Des personnages pour la plupart tourmentés, des fous furieux comme Tansey le Nabe, des tontons flingueurs trafiquants de drogues, le videur d’une boîte de nuit et la fille de son employeur, des êtres violents, mais aussi des victimes. Mais tous ont des destins affligeants.
Colin Barrett perpétue la longue tradition des auteurs irlandais de nouvelles, des anciens comme James Joyce, Frank O’Connor ou Sean O’Faolain aux modernes comme Anne Devlin, Anne Enright ou Claire Keegan entre autres. La majorité des grands auteurs irlandais ont écrit des nouvelles, John McGahern, William Trevor, Edna O’Brien ou encore Colum McCann et Colm Toibin et je ne peux pas tous les citer.
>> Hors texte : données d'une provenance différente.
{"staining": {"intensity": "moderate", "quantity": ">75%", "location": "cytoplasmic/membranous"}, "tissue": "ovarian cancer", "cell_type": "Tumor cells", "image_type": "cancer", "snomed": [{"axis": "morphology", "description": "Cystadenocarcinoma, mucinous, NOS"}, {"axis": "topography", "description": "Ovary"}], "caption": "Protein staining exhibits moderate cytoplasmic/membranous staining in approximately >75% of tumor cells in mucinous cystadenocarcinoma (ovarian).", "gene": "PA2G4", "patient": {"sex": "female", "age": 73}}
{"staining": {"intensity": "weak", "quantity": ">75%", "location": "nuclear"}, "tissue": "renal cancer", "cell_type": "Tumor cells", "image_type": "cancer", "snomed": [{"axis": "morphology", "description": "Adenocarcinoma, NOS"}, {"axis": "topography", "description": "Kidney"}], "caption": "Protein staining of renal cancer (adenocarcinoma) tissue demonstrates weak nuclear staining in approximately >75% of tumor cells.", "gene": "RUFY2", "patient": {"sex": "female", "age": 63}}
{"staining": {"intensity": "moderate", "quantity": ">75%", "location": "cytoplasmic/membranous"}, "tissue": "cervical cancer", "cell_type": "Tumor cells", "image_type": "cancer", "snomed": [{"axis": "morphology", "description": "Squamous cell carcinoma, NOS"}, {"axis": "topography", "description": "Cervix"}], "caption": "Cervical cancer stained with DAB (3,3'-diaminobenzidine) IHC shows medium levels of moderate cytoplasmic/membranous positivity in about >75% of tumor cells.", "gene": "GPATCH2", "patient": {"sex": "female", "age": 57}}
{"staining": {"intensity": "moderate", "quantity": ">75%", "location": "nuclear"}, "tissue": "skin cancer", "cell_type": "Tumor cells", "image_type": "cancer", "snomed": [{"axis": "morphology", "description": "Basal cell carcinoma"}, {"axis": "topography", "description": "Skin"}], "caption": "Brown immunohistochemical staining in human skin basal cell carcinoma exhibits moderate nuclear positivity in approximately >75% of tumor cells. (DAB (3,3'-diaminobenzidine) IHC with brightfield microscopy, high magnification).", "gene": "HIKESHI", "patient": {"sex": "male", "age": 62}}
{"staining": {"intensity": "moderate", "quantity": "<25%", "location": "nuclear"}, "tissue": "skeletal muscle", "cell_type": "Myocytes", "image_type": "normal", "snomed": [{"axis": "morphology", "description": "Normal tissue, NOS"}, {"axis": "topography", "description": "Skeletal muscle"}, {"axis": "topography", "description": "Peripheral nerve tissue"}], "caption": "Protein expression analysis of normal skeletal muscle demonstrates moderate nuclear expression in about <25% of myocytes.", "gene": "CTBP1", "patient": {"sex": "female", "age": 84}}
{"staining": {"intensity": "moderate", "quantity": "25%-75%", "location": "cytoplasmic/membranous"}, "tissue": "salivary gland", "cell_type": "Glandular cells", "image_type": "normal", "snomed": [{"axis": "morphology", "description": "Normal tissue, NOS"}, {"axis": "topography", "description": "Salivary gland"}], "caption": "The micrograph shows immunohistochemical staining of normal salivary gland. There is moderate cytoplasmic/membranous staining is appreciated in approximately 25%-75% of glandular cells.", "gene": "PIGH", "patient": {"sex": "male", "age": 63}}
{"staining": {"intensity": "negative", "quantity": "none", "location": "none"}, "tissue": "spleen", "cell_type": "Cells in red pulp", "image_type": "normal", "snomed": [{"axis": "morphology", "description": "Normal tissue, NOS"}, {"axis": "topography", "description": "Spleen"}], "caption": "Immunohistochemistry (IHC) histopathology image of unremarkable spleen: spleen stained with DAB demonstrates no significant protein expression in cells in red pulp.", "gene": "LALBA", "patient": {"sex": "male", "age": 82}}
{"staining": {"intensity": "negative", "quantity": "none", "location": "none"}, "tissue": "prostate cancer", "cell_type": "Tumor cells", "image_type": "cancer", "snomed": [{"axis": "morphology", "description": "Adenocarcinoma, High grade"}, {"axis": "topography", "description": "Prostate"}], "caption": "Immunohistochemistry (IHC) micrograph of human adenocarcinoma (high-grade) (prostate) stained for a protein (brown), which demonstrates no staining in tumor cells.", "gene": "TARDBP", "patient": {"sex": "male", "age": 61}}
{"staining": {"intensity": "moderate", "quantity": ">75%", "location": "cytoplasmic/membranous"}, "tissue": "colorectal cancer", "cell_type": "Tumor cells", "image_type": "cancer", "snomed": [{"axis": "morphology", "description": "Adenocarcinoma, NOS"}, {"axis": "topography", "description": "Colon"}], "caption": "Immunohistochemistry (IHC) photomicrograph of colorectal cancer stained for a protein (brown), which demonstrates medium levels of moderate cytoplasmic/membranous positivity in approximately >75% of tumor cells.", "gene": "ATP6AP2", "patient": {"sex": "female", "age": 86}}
Pour le reste, j’ai un avis mitigé sur ce recueil, c’est bien écrit, très sombre, noir parfois comme dans « Le calme des chevaux », (près de cent pages), nouvelle qui, pour moi, est la plus aboutie. J’ai trouvé que les textes s’amélioraient au fil des pages mais tous ont un parfum étrange que j’ai du mal à définir, souvent dérangeant. Un bon recueil malgré ces réserves.
À noter une très belle couverture !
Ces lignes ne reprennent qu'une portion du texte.